Whilst we were able to clear the dirt from the area around the exhaust, the stalling of the engine had resulted in the vehicle reversing slightly with the main rear wheels now sitting in the loose dirt at the bottom of the dip.  The loose dirt and the fact that our rear tyre (which is stored underneath the vehicle at the rear) was sitting on the ground prevented us from driving forward.

Fortunately we participate in the Winnebago RV Help Scheme.  A call was made to the scheme’s 1800 number and “He” was advised by the operator that although our current situation was not actually covered under the scheme, the operator would locate a suitable tow vehicle and arrange for the operator to contact us.

Shortly afterwards we did receive a call and agreed on a rate for the operator to attend our location.

While we were waiting for help to arrive, we used the two shovels that we carry to excavate the entire area around and forward of the exhaust pipe.  At the same time we remove any dirt that we anticipated would impact on our recovery.
 
Just over one hour later the tow truck operator with a 12 tonne winch on the rear of the trailer had connected a tow cable to the front axle of the motor home.  The operator (Steve) was questioned regards the connect point and assured us it was the right spot. 

The operator also placed some wooden blocks under the rear wheels to lift the vehicle clear of the dirt once it moved forward.

After taking up the strain with the winch, the motor home was started and ten seconds later the motor home was moving forward unassisted.

The tow truck operator who came to our aid was Steve from Penrith Towing Service (www.towie.com      0414-tow-ing).  We cannot speak highly enough of this service  and we are grateful to Steve for the way he extracted the motor home.

Whilst “He” checked the vehicle for damage (fortunately there was none), “She” filled the holes we had dug to ensure that we followed the “leave no traces” principal.
What did we learn and confirm?  Heaps! 

ALWAYS remember that you are driving a long vehicle and depending on the situation, the rear can be grounded. 

ALWAYS be conscious of your location and THINK about any manoeuvres that you perform and make sure they can be performed safely. 

ALWAYS carry a small shovel and something to lie on (we actually remained very clean from this event). 

ALWAYS carry a reflective vest (not used for this event but very handy).

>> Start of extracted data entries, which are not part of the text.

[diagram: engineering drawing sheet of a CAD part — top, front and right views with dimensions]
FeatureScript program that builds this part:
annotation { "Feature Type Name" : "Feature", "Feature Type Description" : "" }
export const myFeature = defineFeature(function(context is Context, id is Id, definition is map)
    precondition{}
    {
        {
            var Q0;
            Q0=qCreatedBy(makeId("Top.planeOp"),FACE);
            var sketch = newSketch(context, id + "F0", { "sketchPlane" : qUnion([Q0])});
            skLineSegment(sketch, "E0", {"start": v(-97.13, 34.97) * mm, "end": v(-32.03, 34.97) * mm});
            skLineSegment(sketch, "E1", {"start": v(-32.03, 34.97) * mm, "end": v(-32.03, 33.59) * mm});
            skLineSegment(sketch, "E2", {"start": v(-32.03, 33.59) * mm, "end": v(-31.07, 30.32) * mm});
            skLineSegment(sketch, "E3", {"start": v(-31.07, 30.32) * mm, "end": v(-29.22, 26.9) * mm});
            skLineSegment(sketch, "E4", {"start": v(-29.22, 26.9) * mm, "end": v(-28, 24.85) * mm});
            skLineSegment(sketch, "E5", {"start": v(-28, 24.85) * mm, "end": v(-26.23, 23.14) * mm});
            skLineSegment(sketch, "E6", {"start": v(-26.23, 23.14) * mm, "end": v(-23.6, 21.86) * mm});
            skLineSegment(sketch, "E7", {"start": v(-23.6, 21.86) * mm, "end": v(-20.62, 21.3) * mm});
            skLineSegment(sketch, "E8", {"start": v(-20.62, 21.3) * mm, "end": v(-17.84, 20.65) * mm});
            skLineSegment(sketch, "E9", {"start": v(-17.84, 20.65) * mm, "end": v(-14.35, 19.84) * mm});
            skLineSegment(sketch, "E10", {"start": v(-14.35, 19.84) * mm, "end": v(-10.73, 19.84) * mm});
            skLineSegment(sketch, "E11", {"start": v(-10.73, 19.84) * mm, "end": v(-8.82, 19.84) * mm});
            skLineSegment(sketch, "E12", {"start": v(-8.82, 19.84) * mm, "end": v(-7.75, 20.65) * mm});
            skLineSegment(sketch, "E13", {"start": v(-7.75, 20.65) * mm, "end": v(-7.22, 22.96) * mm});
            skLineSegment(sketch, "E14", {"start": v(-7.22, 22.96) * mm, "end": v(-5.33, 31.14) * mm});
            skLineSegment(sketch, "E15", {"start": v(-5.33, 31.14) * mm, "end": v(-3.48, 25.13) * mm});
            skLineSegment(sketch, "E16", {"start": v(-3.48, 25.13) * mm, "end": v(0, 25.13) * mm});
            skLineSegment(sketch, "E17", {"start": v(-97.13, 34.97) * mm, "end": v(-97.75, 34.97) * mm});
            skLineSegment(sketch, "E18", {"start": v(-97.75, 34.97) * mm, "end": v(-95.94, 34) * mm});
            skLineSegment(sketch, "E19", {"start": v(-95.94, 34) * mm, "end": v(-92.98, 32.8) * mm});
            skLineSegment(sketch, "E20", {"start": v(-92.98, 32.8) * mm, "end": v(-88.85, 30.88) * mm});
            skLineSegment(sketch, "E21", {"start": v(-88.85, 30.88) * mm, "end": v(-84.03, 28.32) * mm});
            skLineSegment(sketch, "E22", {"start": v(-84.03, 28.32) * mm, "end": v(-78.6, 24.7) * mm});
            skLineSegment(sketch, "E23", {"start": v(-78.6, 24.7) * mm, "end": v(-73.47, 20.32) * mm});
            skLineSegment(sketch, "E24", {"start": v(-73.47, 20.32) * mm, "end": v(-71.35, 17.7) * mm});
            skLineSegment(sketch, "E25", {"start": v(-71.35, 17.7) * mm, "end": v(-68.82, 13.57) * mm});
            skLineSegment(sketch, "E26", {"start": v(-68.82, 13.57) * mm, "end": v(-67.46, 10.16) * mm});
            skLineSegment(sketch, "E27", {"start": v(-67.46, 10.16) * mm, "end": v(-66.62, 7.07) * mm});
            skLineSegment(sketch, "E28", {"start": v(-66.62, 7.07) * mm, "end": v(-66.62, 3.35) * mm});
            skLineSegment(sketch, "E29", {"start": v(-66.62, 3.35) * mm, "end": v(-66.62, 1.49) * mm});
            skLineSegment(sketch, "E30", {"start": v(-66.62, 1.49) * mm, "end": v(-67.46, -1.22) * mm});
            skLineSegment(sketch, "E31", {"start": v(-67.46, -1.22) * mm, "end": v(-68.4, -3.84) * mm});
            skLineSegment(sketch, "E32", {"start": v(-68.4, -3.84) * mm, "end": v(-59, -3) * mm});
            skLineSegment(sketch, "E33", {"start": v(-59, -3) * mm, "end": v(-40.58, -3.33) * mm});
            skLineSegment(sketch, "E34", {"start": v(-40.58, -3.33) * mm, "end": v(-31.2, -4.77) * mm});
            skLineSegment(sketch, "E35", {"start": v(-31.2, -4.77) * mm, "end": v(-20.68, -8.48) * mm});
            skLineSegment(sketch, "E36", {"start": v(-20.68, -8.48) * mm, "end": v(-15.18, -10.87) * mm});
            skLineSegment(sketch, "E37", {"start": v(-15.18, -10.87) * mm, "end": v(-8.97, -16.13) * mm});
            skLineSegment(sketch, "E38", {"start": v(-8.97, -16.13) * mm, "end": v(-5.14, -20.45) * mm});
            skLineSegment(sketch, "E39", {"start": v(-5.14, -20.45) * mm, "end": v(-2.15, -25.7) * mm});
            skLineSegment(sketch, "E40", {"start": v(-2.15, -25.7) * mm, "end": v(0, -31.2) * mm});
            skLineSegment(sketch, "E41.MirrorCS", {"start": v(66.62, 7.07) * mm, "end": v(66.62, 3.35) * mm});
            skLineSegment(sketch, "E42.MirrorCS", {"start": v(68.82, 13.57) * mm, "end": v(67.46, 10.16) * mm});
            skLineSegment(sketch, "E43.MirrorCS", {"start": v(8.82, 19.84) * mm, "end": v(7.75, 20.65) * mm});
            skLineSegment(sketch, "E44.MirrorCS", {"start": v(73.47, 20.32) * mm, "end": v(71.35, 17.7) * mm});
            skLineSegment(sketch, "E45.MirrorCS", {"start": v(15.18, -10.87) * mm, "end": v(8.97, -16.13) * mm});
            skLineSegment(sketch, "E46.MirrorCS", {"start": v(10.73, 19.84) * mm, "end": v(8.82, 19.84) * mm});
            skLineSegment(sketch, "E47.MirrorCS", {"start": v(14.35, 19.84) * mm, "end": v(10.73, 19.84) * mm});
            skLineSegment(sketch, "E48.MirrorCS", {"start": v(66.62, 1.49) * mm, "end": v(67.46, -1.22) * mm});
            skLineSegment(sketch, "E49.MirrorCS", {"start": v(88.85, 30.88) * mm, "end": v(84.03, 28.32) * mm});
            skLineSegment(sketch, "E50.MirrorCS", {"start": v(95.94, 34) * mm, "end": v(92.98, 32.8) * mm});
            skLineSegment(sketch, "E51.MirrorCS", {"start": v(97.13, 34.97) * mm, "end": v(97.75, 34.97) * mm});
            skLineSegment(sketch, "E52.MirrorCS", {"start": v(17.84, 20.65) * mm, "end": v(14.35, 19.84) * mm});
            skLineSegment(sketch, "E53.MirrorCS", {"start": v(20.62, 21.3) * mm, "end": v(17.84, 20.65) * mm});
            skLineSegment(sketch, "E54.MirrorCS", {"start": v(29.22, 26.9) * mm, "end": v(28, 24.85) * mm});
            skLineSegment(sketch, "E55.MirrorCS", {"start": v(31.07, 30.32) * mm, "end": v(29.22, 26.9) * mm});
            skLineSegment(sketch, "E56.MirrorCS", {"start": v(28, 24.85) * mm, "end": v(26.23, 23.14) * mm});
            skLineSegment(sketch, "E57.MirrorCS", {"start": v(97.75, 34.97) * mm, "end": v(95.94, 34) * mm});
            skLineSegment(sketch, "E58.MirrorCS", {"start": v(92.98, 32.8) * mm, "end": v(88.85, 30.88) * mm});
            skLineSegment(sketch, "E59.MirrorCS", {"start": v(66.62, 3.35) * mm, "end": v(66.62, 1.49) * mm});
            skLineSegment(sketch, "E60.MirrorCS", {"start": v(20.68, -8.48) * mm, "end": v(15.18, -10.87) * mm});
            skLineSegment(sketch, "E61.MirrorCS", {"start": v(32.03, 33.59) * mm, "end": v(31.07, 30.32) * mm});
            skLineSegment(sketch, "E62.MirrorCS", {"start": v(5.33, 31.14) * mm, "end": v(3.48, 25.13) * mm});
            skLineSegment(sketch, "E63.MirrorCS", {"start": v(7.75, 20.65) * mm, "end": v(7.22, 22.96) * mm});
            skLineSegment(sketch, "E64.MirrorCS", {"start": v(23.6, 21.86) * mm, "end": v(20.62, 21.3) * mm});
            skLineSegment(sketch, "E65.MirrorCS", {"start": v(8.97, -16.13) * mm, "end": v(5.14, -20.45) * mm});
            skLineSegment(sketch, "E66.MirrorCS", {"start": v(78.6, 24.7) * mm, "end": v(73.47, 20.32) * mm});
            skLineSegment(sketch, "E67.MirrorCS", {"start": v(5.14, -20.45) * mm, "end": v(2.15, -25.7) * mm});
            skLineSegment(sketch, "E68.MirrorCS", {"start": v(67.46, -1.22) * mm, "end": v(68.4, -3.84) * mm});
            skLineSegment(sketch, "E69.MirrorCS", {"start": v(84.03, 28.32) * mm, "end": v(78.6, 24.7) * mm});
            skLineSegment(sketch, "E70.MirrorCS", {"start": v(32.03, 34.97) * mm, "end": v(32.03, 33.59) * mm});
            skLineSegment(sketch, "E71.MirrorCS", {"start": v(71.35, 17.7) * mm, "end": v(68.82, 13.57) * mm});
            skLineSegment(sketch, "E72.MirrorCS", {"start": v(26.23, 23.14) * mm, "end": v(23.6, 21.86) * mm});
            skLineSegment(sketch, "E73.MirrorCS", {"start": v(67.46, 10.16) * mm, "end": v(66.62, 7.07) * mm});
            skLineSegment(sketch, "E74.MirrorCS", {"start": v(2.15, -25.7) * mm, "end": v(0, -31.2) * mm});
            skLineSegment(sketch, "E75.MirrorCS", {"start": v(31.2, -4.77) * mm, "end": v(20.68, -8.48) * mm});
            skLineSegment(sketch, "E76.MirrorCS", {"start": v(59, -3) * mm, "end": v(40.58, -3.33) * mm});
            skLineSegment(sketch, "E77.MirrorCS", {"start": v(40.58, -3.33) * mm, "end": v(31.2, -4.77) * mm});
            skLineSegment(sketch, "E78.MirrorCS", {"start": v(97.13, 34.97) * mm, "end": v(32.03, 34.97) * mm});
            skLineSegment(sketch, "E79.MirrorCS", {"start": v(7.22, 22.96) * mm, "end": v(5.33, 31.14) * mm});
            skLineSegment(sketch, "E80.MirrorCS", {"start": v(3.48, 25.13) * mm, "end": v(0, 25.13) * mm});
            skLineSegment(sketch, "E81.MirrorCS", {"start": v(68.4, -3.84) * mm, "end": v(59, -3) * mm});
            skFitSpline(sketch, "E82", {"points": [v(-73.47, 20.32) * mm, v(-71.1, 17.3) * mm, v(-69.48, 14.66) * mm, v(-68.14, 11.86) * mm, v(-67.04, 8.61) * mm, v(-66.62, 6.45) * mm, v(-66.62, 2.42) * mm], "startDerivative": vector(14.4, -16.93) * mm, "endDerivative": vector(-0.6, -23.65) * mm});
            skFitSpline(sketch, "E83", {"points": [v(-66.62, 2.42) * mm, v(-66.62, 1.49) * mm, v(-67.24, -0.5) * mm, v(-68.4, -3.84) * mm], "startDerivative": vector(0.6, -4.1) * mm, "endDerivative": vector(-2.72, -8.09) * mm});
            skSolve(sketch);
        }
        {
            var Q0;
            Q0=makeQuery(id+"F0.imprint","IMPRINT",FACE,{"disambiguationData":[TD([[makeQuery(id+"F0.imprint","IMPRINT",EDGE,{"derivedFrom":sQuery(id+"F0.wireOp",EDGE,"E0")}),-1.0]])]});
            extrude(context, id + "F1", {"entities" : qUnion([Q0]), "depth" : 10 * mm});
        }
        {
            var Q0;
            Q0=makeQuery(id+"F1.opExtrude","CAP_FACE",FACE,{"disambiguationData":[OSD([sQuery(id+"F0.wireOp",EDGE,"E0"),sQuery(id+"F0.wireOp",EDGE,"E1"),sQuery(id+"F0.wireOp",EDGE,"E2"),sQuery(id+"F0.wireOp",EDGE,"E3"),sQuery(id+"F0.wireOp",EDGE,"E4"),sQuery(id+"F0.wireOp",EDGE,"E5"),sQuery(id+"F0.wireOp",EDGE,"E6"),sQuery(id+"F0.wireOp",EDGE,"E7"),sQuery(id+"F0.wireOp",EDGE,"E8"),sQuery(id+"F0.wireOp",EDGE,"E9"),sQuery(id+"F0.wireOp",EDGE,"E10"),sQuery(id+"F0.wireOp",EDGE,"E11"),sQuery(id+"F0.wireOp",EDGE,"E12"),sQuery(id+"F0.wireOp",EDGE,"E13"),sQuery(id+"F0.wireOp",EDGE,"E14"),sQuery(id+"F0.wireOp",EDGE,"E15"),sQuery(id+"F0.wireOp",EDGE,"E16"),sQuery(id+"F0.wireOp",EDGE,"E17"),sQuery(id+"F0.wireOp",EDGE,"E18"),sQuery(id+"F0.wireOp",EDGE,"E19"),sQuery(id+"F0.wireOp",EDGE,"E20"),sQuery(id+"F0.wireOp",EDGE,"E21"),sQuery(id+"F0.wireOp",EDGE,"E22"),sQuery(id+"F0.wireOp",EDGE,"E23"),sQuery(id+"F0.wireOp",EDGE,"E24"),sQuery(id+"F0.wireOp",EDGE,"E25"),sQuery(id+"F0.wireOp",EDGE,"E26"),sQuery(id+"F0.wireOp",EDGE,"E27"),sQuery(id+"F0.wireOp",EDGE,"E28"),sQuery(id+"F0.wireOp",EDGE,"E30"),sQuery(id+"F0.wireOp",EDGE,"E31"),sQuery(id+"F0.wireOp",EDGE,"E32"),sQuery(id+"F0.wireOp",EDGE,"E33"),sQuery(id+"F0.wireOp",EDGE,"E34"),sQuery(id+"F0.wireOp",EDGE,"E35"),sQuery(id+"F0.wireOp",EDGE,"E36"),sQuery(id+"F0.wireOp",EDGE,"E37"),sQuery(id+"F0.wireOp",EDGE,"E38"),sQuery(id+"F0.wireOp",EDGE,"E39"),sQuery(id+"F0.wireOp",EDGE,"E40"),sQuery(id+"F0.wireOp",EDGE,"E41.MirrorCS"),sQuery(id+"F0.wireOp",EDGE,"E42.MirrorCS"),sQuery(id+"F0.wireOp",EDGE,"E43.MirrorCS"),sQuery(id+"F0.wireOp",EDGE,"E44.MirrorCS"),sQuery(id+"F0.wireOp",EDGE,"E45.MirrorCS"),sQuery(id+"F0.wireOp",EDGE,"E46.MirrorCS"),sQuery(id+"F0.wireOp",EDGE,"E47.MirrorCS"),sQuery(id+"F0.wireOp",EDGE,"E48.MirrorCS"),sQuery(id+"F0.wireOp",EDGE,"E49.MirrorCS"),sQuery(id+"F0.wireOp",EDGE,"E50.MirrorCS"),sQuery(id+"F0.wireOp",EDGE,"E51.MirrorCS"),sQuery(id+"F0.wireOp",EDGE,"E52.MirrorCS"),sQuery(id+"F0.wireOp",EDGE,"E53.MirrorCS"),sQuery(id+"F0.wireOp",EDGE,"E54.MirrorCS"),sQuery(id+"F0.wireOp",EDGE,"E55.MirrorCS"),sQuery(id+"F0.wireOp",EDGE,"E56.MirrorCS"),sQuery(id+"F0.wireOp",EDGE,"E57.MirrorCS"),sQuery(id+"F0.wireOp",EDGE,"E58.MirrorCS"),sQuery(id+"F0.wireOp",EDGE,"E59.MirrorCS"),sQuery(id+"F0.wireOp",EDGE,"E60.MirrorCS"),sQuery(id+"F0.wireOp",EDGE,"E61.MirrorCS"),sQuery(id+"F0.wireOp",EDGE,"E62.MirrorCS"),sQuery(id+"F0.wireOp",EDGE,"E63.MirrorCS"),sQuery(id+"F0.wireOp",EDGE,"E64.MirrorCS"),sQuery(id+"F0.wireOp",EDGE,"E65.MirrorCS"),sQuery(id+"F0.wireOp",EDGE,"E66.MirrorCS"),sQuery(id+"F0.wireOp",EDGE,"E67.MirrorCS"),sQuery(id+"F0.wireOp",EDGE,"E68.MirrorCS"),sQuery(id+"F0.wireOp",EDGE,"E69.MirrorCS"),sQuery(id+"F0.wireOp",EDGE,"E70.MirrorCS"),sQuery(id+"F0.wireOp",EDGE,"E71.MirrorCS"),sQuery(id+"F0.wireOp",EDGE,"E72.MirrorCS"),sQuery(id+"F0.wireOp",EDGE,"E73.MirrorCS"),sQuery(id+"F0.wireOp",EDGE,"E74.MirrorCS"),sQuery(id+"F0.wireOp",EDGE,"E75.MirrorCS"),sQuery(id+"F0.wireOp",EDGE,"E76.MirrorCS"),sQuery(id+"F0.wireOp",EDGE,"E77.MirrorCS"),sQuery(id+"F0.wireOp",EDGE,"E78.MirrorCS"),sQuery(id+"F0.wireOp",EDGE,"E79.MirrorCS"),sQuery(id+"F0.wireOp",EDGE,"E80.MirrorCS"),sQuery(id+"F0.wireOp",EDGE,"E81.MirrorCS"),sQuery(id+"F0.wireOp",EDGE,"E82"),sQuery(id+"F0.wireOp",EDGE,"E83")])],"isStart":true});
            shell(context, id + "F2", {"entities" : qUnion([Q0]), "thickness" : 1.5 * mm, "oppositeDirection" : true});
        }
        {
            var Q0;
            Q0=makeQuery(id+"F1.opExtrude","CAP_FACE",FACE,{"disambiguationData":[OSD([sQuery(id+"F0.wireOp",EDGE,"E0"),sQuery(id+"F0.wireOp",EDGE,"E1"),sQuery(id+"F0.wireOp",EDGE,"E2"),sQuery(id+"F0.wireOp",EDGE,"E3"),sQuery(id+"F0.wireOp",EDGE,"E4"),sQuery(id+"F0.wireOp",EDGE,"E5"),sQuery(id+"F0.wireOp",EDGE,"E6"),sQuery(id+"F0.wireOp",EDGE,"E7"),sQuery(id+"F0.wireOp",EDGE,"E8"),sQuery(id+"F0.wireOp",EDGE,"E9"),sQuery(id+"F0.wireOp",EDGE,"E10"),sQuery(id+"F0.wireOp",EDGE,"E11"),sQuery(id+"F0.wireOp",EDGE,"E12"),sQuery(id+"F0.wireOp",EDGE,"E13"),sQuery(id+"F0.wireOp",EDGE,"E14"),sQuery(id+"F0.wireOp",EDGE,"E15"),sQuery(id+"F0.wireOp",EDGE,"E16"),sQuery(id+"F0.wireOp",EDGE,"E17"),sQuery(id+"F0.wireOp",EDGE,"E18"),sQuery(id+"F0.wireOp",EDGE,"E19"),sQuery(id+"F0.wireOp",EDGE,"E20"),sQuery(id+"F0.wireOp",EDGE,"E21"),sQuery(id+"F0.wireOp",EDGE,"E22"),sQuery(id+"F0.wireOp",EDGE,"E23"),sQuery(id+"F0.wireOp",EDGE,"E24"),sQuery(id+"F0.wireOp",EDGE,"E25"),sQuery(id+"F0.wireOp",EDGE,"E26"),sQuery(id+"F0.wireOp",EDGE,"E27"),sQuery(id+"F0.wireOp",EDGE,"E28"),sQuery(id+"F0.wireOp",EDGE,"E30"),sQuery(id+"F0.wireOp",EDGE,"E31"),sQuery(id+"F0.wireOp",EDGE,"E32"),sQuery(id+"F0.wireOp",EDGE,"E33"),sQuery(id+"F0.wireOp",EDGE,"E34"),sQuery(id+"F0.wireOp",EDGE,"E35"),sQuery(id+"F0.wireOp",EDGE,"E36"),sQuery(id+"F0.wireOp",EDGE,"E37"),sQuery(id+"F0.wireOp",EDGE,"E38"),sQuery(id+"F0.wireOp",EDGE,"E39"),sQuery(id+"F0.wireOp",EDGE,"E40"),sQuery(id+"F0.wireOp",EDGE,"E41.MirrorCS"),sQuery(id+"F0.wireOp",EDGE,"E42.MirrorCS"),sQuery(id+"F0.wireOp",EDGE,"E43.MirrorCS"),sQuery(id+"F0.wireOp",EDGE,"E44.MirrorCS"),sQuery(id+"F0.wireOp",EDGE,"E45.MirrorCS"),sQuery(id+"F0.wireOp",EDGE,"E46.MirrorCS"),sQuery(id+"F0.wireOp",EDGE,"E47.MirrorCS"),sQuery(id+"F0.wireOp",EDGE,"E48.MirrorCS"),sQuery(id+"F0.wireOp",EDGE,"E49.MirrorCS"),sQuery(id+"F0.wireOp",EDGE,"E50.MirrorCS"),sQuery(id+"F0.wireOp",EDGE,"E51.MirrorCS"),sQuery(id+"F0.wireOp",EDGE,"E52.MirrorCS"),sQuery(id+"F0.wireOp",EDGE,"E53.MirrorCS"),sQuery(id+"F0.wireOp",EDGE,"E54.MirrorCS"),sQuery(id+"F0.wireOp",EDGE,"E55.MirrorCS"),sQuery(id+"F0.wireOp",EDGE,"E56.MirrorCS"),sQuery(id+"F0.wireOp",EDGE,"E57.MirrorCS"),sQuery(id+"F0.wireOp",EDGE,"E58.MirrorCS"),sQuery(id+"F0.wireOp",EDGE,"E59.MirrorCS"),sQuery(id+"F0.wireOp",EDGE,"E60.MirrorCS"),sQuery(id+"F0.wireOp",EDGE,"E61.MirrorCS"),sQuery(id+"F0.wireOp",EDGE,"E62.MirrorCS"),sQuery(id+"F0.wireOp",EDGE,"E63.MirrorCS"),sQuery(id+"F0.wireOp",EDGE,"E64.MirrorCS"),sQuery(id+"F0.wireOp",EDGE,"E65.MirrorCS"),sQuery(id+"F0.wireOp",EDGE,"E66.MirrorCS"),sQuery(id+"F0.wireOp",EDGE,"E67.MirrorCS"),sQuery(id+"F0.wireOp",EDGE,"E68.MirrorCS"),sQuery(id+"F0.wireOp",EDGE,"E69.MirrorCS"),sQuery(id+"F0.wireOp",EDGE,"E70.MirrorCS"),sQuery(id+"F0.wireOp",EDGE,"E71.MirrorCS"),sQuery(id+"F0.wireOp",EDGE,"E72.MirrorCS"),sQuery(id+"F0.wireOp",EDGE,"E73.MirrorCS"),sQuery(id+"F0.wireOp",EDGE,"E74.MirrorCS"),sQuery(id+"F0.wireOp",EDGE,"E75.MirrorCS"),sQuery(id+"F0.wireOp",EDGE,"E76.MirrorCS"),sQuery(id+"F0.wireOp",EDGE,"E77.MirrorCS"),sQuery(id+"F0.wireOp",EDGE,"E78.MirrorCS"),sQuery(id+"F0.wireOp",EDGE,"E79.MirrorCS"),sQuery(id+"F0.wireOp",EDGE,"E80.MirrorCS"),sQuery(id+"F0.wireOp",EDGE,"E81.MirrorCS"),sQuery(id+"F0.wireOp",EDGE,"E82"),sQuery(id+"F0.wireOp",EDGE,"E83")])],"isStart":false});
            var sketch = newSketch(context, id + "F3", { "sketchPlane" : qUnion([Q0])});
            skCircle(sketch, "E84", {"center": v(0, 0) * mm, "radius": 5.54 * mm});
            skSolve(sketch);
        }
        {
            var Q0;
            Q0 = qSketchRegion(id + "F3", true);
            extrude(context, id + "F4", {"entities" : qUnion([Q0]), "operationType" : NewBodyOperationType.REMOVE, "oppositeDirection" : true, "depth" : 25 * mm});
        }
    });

ALWAYS carry some cones that you can place on the roadway if the vehicle is at the roadside.  Bunnings sell collapsible cones for about $15.00.  We carry two of these.

ALWAYS carry a credit card.  In our case, we had to provide a credit card number before the tow truck operator would attend.  This was fair enough as the return trip was about 100 kilometres and he stated that he needed to offset his cost should someone be able to assist us in the meantime.  

CONSIDER participating in a roadside assistance program.  Whilst our problem was not covered under the program, they did assist with locating and contacting the right help that we needed.

CONSIDER carrying some form of recovery device to place under wheels to stop them spinning.  We have plastic ramps for this purpose stored in the garage at home.  They need to be stored in the motor home hopefully never to be used but just in case.

CONSIDER carrying a mobile telephone with Telstra NextG coverage to ensure that you maximise your ability to call for assistance.  We drove approximately 3000 kilometres in NSW and for the majority of that time, we had Telstra coverage.  Optus was next to useless.

MAKE SURE you fully understand the operation of your vehicle.  If your motor home has the capability to lock the differential, that function could have assisted in this situation.   Unfortunately we do not have a differential lock.

OUR motor home is stronger than we thought.  Thank you Iveco for the chassis and Winnebago for the home content!

DON’T ever believe that the above will not happen to you.

2 comments to Stranded – Don’t let this happen to you.

  • Thank you for the kind words of appreciation…I have passed this on to Steve… He is very happy to hear…

  • Rick & Bron

    Good Evening E & J
    Thank you for the kind remarks. By the looks of the photos you look as if you are pretty handy with a shovel or was it “E” maybe ? Anyway if you have some spare time our garden needs digging over seeing that you have had some practice you could volunteer.